* **Extrait étudié**:
****************
Le 20 août 2007, un article paraissait dans le quotidien israélien Ha’aretz à propos d’un litige sur la propriété d’une parcelle de terre à Jérusalem-Est. La « terre en question », indique l’article, est « une oliveraie du nom de Kerem Hamufti » qui se trouve dans le « quartier Sheikh Jarrah » (1) Selon Ha’aretz, « "l’Administration des terres d’Israël" (ILA) travaille de concert avec l’association "Ateret Cohanim" pour enlever 30 dunums [3 ha] de terre à Jérusalem-Est à leurs propriétaires palestiniens et les transférer à l’association sans passer par un appel d’offre. » Devant la Haute Cour, les requérants, les propriétaires de la terre et la "Compagnie des Hôtels arabes palestiniens", ont qualifié l’intention de cette expulsion de « déplacée, illégitime, raciste et discriminatoire ».
Mais quels sont donc ces groupes responsables de cette tentative de vol, ILA et "Ateret Cohanim" ? Ce dernier est une organisation religieuse, ultranationaliste, dont l’objectif est la « judaïsation » de Jérusalem. Tout à fait par hasard, il venait de faire les gros titres au début du mois, quand l’un de ses gardes privés de sécurité a abattu un Palestinien qui, dit-on, aurait tiré sur deux gardes dans la Vieille Ville avant d’être lui-même maîtrisé et tué. (2) La juxtaposition de ces deux récits est saisissante. Intentionnellement ou non, le tireur présumé, Ahmad Khatib, s’en ait pris à une organisation para-étatique dont la relation symbiotique avec l’Etat colonisateur puissant incarne l’agent de la Catastrophe de son peuple.
"Ateret Cohaim" est représentée aux Etats-Unis par le "Jerusalem Reclamation Project" (JRP) [Projet de récupération de Jérusalem] qui a parrainé un dîner en mai pour la commémoration du 40è anniversaire de la « réunification de Jérusalem » (3) L’activité du JRP inclut « l’acquisition et la rénovation d’immeubles pour les jeunes familles des yeshivot, la rénovation de synagogues détériorées, et l’aide à des crèches, des terrains de jeux, et des équipements de loisirs pour les enfants. » Tout cela serait génial si ce n’est le fait que Jérusalem-Est est annexé illégalement et, plus évident encore, qu’elle est déjà peuplée de Palestiniens : exemple classique de la façon dont le sionisme tente de rendre invisible la population indigène de la Palestine.
****************
* **Liste des exercices**:
#1 D'après l'extrait, quel est le nom de l'oliveraie qui fait l'objet du litige à Jérusalem-Est ?
#2 Relevez dans l'extrait tous les adjectifs par lesquels les requérants ont qualifié, devant la Haute Cour, l'intention de l'expulsion.

* **Données fournies**:
****************
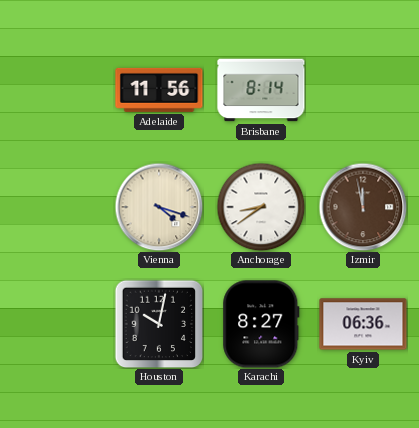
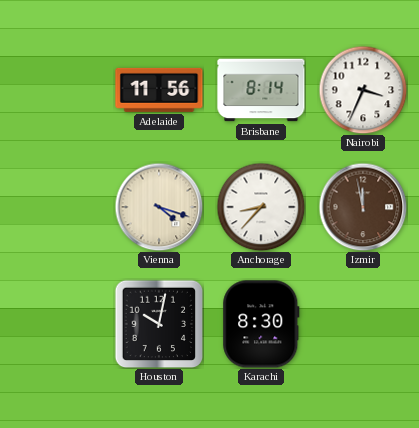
Nairobi: none -> 3:34
Anchorage: 8:39 -> 8:37
Karachi: 8:27 -> 8:30
Kyiv: 06:36 -> none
****************
* **Corrigé complet**:
#1 Kerem Hamufti

#2 déplacée, illégitime, raciste, discriminatoire